2009's Star Trek reboot is one of the most entertaining films your reviewer has ever witnessed. I was familiar with director J.J. Abrams from his TV show Alias and (briefly) Lost, both of which were sort of fun but had the infuriating habit of endlessly deferring resolution like a proffered yet ever-receding carrot. Star Trek showed me that Abrams could actually tell an interesting and more-or-less coherent story when he wasn't incentivized to draw things out foreeeeeeeeeeeever.
Star Trek was designed to be like the original, Shatnerian series, but rewritten for teenage boys. Everything got faster, bigger, explodier, and everyone became better at what they do. Abrams turned it up to 11. Example (be warned that while I try not to give away anything too significant, this review does contain spoilers to both the first and second Abrams films): the opening sequence of the 2009 film goes from zero to captain-kamikazeing-ship-while-his-wife-gives-birth-to-protagonist-on-escape-pod in something like 90 seconds.

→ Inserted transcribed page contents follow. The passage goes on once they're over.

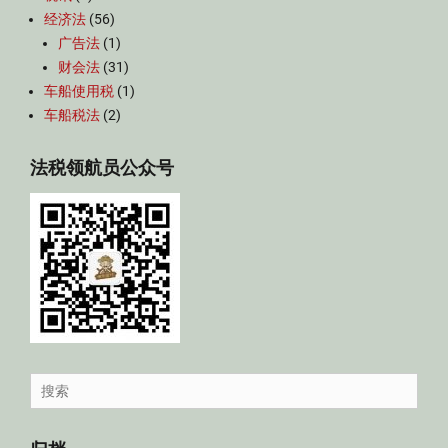
经济法
(56)
广告法
(1)
财会法
(31)
车船使用税
(1)
车船税法
(2)
法税领航员公众号
Search
for:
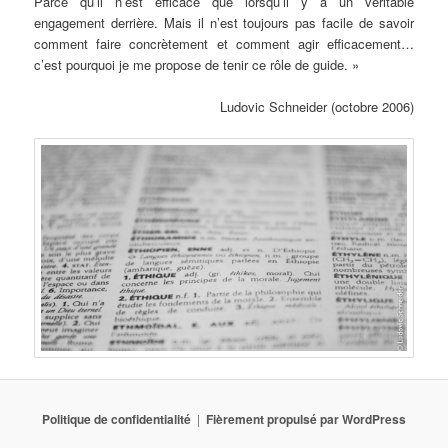
Parce qu’il n’est efficace que lorsqu’il y a un véritable
engagement derrière. Mais il n’est toujours pas facile de savoir
comment faire concrètement et comment agir efficacement…
c’est pourquoi je me propose de tenir ce rôle de guide. »
Ludovic Schneider (octobre 2006)
Politique de confidentialité
Fièrement propulsé par WordPress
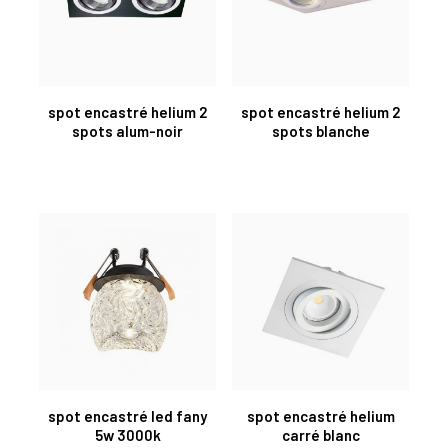
spot encastré helium 2
spot encastré helium 2
spots alum-noir
spots blanche
spot encastré led fany
spot encastré helium
5w 3000k
carré blanc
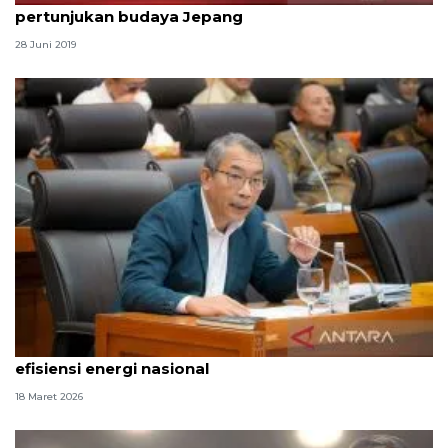
pertunjukan budaya Jepang
28 Juni 2019
DPR sebut kebijakan WFH langkah strategis
efisiensi energi nasional
18 Maret 2026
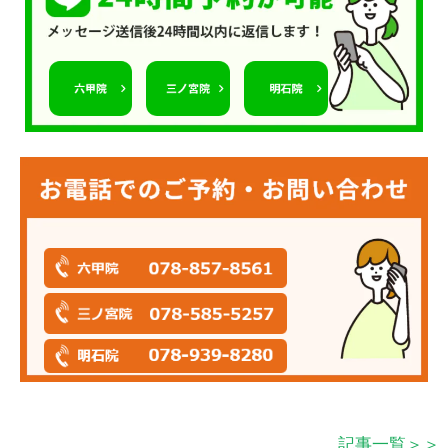
記事一覧＞＞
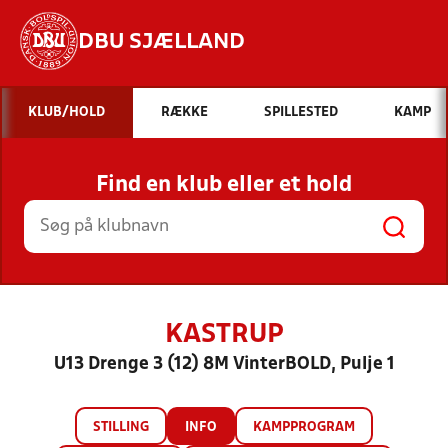
DBU SJÆLLAND
Hvad vil du søge efter?
KLUB/HOLD
RÆKKE
SPILLESTED
KAMP
INDHOLD OG NYHEDER
Find en klub eller et hold
STILLINGER, RESULTATER, KLUBBER OG
HOLD
KASTRUP
U13 Drenge 3 (12) 8M VinterBOLD, Pulje 1
STILLING
INFO
KAMPPROGRAM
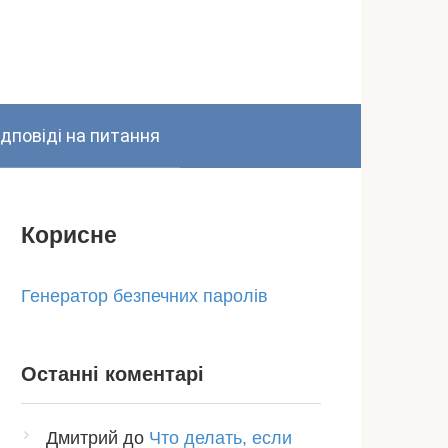
ідповіді на питання
Корисне
Генератор безпечних паролів
Останні коментарі
Дмитрий
до
Что делать, если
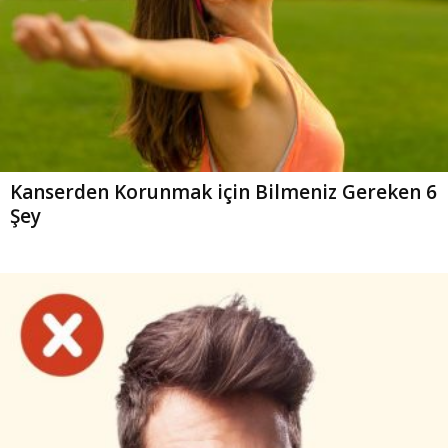
Kanserden Korunmak için Bilmeniz Gereken 6
Şey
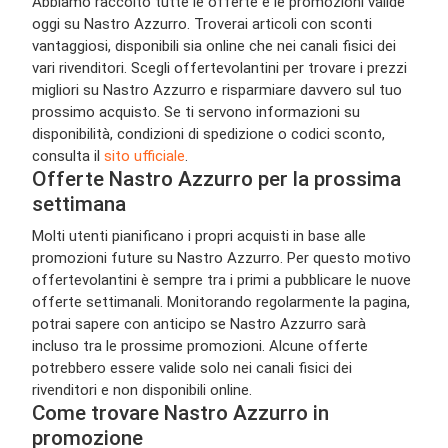
Abbiamo raccolto tutte le offerte e le promozioni valide
oggi su Nastro Azzurro. Troverai articoli con sconti
vantaggiosi, disponibili sia online che nei canali fisici dei
vari rivenditori. Scegli offertevolantini per trovare i prezzi
migliori su Nastro Azzurro e risparmiare davvero sul tuo
prossimo acquisto. Se ti servono informazioni su
disponibilità, condizioni di spedizione o codici sconto,
consulta il
sito ufficiale
.
Offerte Nastro Azzurro per la prossima
settimana
Molti utenti pianificano i propri acquisti in base alle
promozioni future su Nastro Azzurro. Per questo motivo
offertevolantini è sempre tra i primi a pubblicare le nuove
offerte settimanali. Monitorando regolarmente la pagina,
potrai sapere con anticipo se Nastro Azzurro sarà
incluso tra le prossime promozioni. Alcune offerte
potrebbero essere valide solo nei canali fisici dei
rivenditori e non disponibili online.
Come trovare Nastro Azzurro in
promozione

Star Trek: Into Darkness uses the same formula, but more so. Example: in the original series, Kirk et al would pretty regularly beam down to a low-tech planet, walk around a bit, and chat with the natives. Our introduction to Kirk in Darkness, on the other hand, involves him sprinting (his usual method of locomotion in the rebooted series) away from natives off the edge of a cliff. Spock, meanwhile, is swinging around the inside of an angry volcano (this is a sly nod to his introduction in Star Trek: The Motion Picture, where he's meditating in front of a volcano on Vulcan).
Whatever you may think of Abrams' "What if we did that again, but with explosions?"-approach to the series, I claim that Darkness is marginally superior to its predecessor. The plot's tighter (i.e. things which happen later follow logically from things which happened earlier, rather than e.g. Spock the Elder showing up for no apparent reason halfway through the film to deliver exposition and return Kirk to the main storyline), both technically and thematically; the humor's funnier (they've really nailed, especially, Spock's bone-dry quips); the pacing is almost perfect, aside from Abrams' compulsion to fill the space between action scenes with other action scenes ('OMG there's a bomb! OMG!...oh, ok. I guess they diffused it, and now we're back to what was happening before that'); the main cast is entirely satisfactory, and Cumberbatch's performance is as fantastic as I'd hoped (a much better deployment of his talents than Sherlock's irate autist*).
*(By no means do I intend to poke fun at autism; I only note that, like half the detectives on TV, Sherlock's Sherlock is written pretty much explicitly as an autistic savant. It's a formula.)
The best thing by far about this film, on the other hand, is the subtextual commentary on the War on Terror. If you happen to have seen Iron Man 3, you will have noticed that it's essentially the War on Terror as told through Marvel mythology. Well, Darkness is similarly concerned with pointing out to viewers that, "Hey, maybe we shouldn't have invaded Iraq, tortured POWs, and completely degraded the rule of law in our own country." The danger of being emotionally manipulated (SPOILER, but you figure it out pretty quickly anyway) by terrorism and cynical leaders underlies the entire film, but Kirk makes it explicit in a closing speech about how 'We can't let our anger about the murder of those we love drive us to revenge. That's not who we are.' The closing credits cement the message by dedicating Darkness to (I'm paraphrasing) the veterans of 9/11 and its wars.
Yes. Yes you should. Occupy Star Trek.